A college program can rank high-school, junior-college, and portal targets on the one amateur KR scale, at honest two-dial confidence, and rank them not by raw grade but by how much each improves the count-best-of-five Team KR. Three intake pools become one comparable board, keyed to the counting format, the program's gaps, and the courses it plays, inside a shifting amateur landscape flagged current-as-of.
The engine reads high-school, junior-college, and portal targets on the one amateur KR scale through the connected-fields ladder, so all three are comparable numbers, each with the confidence its record supports. Then it ranks the board not by raw KR but by counting-team movement: how much the target improves the program's count-best-of-five Team KR given its current roster, its courses, and its gaps. Sort the board and watch the order change.
A high schooler is the widest band, a portal golfer with college scoring against strong fields the tightest, and the board carries that honestly. But the ranking that matters is not the KR column, it is the counting-team column: the highest raw KR on the board can sit near the bottom when he would only be a sixth man, and a lower-KR target who cracks the counting five rises to the top. One currency, three pools, ranked by how much each moves the counting team, not by his raw grade.
Illustrative engine read on the real recruiting-board structure (three intake pools on the one amateur KR scale, per-pool confidence, ranked by count-best-of-five movement). Composite targets, demonstration figures.
Because the team score counts the best of the roster, value is team-relative and format-specific. A target who would crack the counting five moves the team more than a higher-KR target who would sit sixth, and course-fit against the program's schedule shapes the read. The same golfer is a different priority at two programs, and the engine names the reasoning rather than handing over a bare ranking.

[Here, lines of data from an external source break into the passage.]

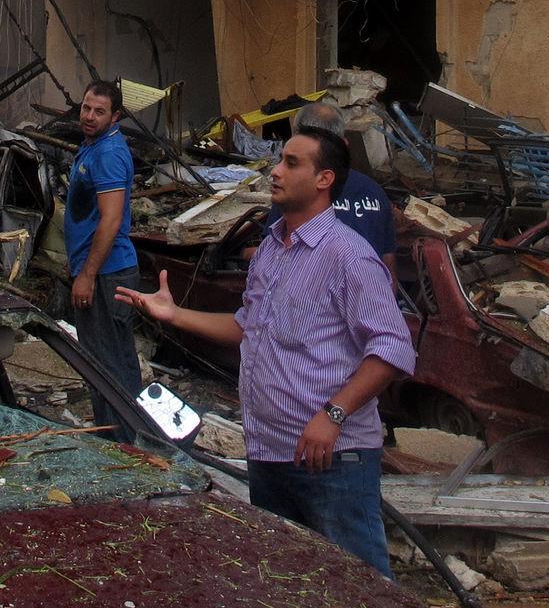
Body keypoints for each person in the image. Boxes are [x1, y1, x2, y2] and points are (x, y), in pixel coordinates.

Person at [119, 126, 413, 573]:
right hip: (269, 453)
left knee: (363, 597)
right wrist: (175, 315)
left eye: (291, 163)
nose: (275, 171)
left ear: (324, 179)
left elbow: (392, 347)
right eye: (279, 160)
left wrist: (333, 415)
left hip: (331, 461)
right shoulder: (272, 250)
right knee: (288, 589)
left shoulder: (349, 256)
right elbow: (248, 327)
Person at [61, 81, 144, 443]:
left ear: (116, 117)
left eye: (99, 111)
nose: (89, 116)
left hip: (108, 276)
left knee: (111, 371)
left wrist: (87, 275)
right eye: (85, 108)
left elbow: (110, 221)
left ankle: (129, 449)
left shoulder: (109, 153)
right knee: (102, 366)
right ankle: (118, 442)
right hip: (99, 272)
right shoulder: (93, 145)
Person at [287, 100, 395, 261]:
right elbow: (388, 267)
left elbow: (276, 253)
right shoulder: (375, 192)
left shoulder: (294, 192)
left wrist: (241, 253)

Alpha's fifth counting spot is soft, so this golfer walks straight into the counting five and moves the Team KR a great deal. High priority, worth a real push.
It is the count-best-of format that makes a sixth man worth so little and a fifth counter worth so much, so a program with a soft counting spot and a program with a deep top five read the identical golfer completely differently. The engine prices the target against the specific roster gap and schedule, and says why, so a ranking is a read a coach can argue with. Value is team-relative: a fifth counter moves the team, a sixth man barely does.

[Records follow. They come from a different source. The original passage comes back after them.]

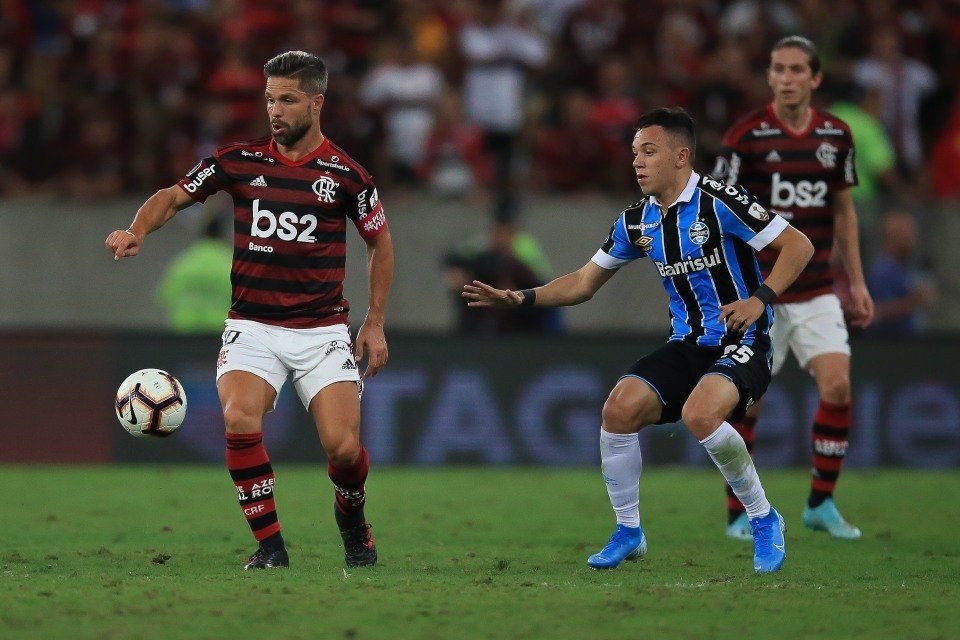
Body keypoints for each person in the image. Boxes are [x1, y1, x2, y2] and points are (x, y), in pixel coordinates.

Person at [464, 107, 814, 574]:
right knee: (618, 410)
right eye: (634, 153)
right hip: (687, 343)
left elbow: (798, 246)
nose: (638, 162)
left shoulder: (719, 202)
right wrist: (521, 297)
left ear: (681, 156)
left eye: (649, 151)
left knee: (701, 413)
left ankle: (765, 518)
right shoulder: (638, 221)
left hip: (742, 337)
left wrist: (759, 299)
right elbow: (582, 283)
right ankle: (629, 531)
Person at [105, 51, 395, 570]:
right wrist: (136, 230)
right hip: (252, 327)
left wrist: (373, 321)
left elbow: (380, 243)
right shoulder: (238, 161)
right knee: (239, 417)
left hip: (321, 330)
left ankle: (354, 524)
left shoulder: (347, 175)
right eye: (269, 100)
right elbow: (173, 197)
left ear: (317, 101)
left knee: (344, 449)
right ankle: (271, 548)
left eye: (287, 99)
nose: (275, 110)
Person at [712, 36, 874, 541]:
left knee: (838, 386)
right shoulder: (746, 135)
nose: (787, 78)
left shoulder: (837, 135)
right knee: (746, 404)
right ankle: (740, 512)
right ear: (769, 76)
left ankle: (820, 505)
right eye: (778, 69)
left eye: (797, 70)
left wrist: (859, 282)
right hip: (759, 291)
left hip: (820, 288)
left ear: (815, 78)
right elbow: (720, 212)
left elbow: (843, 211)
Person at [156, 215, 234, 334]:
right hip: (219, 333)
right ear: (223, 235)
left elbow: (166, 296)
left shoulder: (184, 262)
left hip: (185, 332)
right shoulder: (229, 263)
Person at [866, 210, 935, 336]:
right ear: (893, 236)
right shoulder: (883, 271)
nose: (912, 239)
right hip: (889, 343)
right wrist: (916, 300)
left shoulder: (906, 267)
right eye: (907, 233)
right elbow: (878, 311)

Illustrative engine read on the real team-relative valuation structure (the count-best-of-five gap, course-fit, the same golfer priced differently at two programs with the reasoning named). Composite golfer and programs, demonstration figures.
The board sits inside a moving landscape. The engine surfaces the recruiting calendar and the shifting amateur rules, the eligibility clock in transition, the House-settlement roster and funding limits, the portal windows, as constraints on the board, flagged current-as-of and contested. And the most talented amateurs carry an outside option the program does not control.
A talented amateur carries turning professional as an outside option, because the crossing is a status change he makes by declaring, not a gate the program controls. So the recruiting read prices what it takes to land or keep him, the NIL, the development fit, the schedule, against the pro option, rather than assuming he is a captive amateur.
The amateur rules are treated as the moving constraints they are, held in the Reference and flagged v0 and current-as-of rather than asserted as settled. And a top amateur can turn professional by declaring, so the recruiting read prices what it takes to land or keep him against that option, because he is a free actor with a pro door, not a captive recruit. The shifting rules are moving constraints, and a top amateur always has the pro door as his outside option.
Illustrative engine read on the real recruiting-landscape structure (the calendar windows, the contested amateur rules, turning professional as the amateur's outside option). Composite calendar and rules, demonstration figures, all flagged v0 and current-as-of.
The engine prices a high schooler, a junior-college golfer, and a portal transfer on the same amateur scale at honest confidence, reads each against the count-best-of format and the program's gaps, and treats the shifting amateur rules as the moving constraints they are. A target is ranked by how much he moves the counting team, not by his raw grade, and the most talented amateur always keeps the pro door as his outside option.
The recruiting board reads targets against the count-best-of team and the program's gaps, and it feeds the roster construction, the portal board, and the NIL layer that helps land them.